## [Passage provided]
>>>

OSD status created without actual OSD created

shintiger commented 10 months ago

Is this a bug report or feature request?

Bug Report

Deviation from expected behavior:

no any OSD created after the osd-prepare job succeeded

Expected behavior:

OSD deployment created after the osd-prepare job suceeded

How to reproduce it (minimal and precise):

File(s) to submit:

Cluster CR (custom resource), typically called cluster.yaml, if necessary

Logs to submit: osd-prepare-job-updated.txt

Operator's logs, if necessary
Crashing pod(s) logs, if necessary

To get logs, use kubectl -n <namespace> logs <pod name> When pasting logs, always surround them with backticks or use the insert code button from the Github UI. Read GitHub documentation if you need help.

Cluster Status to submit: cluster: id: da80f118-0452-483b-8b13-fffeb04ec0aa health: HEALTH_WARN 1 MDSs report slow metadata IOs mon a is low on available space 1 osds down 5 osds exist in the crush map but not in the osdmap Reduced data availability: 36 pgs inactive, 36 pgs peering, 43 pgs stale Degraded data redundancy: 25170/112530 objects degraded (22.367%), 39 pgs degraded, 38 pgs undersized 70 pgs not deep-scrubbed in time 70 pgs not scrubbed in time 203 daemons have recently crashed 14 slow ops, oldest one blocked for 293 sec, daemons [osd.1,osd.10] have slow ops.

<<<

## [Data supplied]
>>>

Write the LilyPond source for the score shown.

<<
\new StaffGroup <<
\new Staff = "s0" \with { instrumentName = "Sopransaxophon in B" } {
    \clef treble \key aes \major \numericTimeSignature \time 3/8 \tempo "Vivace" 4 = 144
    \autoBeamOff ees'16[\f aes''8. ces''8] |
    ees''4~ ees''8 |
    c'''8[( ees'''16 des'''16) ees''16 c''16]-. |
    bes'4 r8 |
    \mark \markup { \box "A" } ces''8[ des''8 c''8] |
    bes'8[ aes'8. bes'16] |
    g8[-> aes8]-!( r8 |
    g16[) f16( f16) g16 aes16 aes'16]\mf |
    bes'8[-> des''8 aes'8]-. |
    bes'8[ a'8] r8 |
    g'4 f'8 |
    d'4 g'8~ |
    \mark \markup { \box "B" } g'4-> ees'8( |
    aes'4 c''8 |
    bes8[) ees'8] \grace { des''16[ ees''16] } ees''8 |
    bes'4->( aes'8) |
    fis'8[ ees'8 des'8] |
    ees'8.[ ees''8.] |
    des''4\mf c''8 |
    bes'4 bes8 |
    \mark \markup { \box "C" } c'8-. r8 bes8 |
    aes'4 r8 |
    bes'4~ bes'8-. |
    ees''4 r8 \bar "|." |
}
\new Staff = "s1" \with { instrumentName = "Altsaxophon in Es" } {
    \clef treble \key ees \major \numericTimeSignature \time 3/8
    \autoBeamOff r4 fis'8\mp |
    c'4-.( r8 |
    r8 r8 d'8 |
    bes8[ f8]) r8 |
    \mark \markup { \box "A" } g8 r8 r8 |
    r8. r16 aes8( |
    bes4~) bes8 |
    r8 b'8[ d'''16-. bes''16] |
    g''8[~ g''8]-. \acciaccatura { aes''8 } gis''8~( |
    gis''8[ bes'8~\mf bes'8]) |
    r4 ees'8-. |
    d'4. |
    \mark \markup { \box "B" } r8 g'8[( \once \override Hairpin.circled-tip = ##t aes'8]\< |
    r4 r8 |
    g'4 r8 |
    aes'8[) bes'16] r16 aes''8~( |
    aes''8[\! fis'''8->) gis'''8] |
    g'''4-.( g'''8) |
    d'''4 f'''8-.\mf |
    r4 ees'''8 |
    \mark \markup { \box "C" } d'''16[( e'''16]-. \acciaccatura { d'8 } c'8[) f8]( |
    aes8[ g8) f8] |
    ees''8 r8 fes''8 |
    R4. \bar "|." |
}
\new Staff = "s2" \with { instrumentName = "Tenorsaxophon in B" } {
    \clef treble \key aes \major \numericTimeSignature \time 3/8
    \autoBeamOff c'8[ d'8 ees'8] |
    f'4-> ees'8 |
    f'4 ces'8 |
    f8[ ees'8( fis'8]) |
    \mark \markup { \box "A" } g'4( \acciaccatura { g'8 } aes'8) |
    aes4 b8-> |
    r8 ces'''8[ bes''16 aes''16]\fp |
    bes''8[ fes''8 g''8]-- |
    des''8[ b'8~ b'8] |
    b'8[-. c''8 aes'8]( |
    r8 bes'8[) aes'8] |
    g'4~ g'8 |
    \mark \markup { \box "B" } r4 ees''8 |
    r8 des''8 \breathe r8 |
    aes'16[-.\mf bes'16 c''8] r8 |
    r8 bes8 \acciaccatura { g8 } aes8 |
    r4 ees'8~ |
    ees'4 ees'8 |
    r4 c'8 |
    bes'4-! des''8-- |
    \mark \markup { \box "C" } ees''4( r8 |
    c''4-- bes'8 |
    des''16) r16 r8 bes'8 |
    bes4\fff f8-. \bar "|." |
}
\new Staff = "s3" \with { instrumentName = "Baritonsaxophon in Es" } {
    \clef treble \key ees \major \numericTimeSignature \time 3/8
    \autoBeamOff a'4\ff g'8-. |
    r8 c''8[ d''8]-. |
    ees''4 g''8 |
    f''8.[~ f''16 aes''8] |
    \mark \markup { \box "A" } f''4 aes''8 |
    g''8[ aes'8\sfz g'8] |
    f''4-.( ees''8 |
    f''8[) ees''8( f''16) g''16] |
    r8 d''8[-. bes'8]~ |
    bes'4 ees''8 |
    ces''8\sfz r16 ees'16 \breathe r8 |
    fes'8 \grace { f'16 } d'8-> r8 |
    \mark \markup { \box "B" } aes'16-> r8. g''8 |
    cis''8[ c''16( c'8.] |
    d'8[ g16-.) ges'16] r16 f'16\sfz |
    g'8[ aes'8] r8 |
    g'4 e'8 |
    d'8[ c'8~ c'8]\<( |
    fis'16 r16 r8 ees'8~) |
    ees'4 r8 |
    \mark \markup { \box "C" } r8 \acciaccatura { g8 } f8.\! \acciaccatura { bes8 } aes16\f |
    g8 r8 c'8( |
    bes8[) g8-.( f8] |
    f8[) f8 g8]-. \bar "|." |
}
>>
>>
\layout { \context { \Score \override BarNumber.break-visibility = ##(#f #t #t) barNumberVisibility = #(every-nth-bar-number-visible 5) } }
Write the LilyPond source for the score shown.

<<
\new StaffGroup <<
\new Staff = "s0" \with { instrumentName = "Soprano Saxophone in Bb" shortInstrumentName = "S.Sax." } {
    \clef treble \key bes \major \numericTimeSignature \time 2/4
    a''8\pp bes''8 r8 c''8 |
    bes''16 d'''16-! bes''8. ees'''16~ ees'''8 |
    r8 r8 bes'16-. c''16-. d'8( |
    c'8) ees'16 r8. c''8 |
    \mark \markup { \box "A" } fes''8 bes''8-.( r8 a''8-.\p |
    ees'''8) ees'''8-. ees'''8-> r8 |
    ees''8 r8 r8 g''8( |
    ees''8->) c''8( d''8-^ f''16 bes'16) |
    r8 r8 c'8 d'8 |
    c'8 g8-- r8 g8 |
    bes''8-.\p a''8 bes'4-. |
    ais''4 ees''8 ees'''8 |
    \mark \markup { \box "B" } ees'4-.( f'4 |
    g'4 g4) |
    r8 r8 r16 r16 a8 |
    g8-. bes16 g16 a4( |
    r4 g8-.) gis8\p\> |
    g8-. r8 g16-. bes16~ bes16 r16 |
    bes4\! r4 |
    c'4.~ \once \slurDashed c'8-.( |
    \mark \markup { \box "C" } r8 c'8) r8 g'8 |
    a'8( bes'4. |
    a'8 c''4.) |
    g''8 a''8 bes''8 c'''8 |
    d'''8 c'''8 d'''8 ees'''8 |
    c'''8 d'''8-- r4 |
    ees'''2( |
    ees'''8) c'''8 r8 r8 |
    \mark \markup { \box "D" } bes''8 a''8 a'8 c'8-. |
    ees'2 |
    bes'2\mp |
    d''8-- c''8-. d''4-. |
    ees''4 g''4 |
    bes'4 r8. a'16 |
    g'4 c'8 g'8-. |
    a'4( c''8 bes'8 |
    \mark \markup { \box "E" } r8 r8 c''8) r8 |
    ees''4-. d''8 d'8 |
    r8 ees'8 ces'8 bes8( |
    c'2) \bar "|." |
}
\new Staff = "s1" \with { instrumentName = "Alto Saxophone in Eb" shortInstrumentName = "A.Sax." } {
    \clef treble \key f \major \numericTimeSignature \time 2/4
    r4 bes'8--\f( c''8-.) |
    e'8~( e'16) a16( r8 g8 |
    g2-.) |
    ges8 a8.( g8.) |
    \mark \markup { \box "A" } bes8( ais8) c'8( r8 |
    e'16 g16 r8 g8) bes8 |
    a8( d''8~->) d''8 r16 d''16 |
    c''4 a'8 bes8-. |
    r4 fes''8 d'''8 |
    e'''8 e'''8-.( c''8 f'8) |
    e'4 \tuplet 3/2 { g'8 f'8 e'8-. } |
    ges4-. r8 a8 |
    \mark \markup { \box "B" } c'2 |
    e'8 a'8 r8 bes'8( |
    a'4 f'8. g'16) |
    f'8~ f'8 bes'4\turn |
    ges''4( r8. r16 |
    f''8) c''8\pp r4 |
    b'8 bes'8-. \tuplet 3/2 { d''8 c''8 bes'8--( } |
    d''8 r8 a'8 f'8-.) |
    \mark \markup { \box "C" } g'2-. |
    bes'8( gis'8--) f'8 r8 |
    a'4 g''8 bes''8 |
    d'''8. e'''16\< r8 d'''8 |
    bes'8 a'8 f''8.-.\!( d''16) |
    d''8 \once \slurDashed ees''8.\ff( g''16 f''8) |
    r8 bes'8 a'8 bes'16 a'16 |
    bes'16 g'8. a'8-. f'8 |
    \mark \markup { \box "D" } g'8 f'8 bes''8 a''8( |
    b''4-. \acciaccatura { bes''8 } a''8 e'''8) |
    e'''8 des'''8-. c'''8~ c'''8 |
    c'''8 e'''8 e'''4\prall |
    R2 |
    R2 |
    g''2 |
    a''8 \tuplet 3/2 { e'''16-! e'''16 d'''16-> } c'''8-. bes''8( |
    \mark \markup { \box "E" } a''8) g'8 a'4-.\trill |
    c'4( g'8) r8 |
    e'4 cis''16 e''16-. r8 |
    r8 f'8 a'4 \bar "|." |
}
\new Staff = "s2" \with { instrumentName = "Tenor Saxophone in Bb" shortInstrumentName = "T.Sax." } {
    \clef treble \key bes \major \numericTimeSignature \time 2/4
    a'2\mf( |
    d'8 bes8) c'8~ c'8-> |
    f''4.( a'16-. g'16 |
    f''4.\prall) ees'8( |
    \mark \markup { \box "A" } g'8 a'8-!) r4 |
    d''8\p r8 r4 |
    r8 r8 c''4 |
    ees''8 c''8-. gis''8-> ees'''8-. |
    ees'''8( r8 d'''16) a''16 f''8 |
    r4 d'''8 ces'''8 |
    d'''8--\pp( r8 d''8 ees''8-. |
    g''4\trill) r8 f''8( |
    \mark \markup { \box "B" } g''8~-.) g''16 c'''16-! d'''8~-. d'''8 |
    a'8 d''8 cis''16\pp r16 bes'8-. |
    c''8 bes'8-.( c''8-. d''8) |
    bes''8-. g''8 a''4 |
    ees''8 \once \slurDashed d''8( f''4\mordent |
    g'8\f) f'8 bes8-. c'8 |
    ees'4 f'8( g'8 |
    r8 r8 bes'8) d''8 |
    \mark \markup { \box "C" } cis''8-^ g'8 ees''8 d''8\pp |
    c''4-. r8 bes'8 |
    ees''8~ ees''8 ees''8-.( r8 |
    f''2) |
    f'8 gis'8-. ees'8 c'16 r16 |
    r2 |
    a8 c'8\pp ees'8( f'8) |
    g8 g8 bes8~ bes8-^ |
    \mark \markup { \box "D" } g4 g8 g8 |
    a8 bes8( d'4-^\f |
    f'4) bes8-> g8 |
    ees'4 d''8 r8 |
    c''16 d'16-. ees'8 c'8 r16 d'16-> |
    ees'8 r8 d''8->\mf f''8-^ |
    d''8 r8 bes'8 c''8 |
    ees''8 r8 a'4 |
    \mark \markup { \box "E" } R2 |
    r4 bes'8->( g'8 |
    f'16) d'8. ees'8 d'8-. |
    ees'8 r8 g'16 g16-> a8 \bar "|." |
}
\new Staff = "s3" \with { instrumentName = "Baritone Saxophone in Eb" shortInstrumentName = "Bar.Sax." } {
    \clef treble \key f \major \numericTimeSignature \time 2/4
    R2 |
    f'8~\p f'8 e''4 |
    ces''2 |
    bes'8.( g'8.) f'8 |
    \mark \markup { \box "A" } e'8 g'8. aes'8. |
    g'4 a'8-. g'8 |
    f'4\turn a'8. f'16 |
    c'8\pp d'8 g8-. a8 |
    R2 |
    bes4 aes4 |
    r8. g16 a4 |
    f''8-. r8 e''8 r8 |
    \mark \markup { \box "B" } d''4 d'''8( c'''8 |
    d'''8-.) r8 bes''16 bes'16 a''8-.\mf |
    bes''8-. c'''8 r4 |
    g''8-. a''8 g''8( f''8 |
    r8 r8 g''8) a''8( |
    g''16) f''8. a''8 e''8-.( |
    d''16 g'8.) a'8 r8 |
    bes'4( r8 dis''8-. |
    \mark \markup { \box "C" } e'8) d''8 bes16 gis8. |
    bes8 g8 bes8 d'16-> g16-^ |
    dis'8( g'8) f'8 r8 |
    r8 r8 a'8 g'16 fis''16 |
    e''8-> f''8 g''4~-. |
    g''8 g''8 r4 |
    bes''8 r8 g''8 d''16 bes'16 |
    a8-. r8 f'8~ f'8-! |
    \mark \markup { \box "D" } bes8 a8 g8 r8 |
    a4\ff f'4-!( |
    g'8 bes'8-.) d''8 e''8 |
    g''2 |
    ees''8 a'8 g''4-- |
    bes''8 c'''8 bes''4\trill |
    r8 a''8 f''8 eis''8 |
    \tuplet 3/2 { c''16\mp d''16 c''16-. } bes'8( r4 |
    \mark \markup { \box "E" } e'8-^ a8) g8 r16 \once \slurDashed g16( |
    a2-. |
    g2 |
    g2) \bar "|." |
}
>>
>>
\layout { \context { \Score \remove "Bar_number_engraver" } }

<<<

## [To-do list]
1/ Reproduce the OSD bug report verbatim, from "Operator's logs, if" down to "you need help.".
2/ State how many lines in the records contain the string "shortInstrumentName", matching case exactly, and give only that number.

## [Solutions for each task]
1/
Operator's logs, if necessary
Crashing pod(s) logs, if necessary

To get logs, use kubectl -n <namespace> logs <pod name> When pasting logs, always surround them with backticks or use the insert code button from the Github UI. Read GitHub documentation if you need help.

2/ 4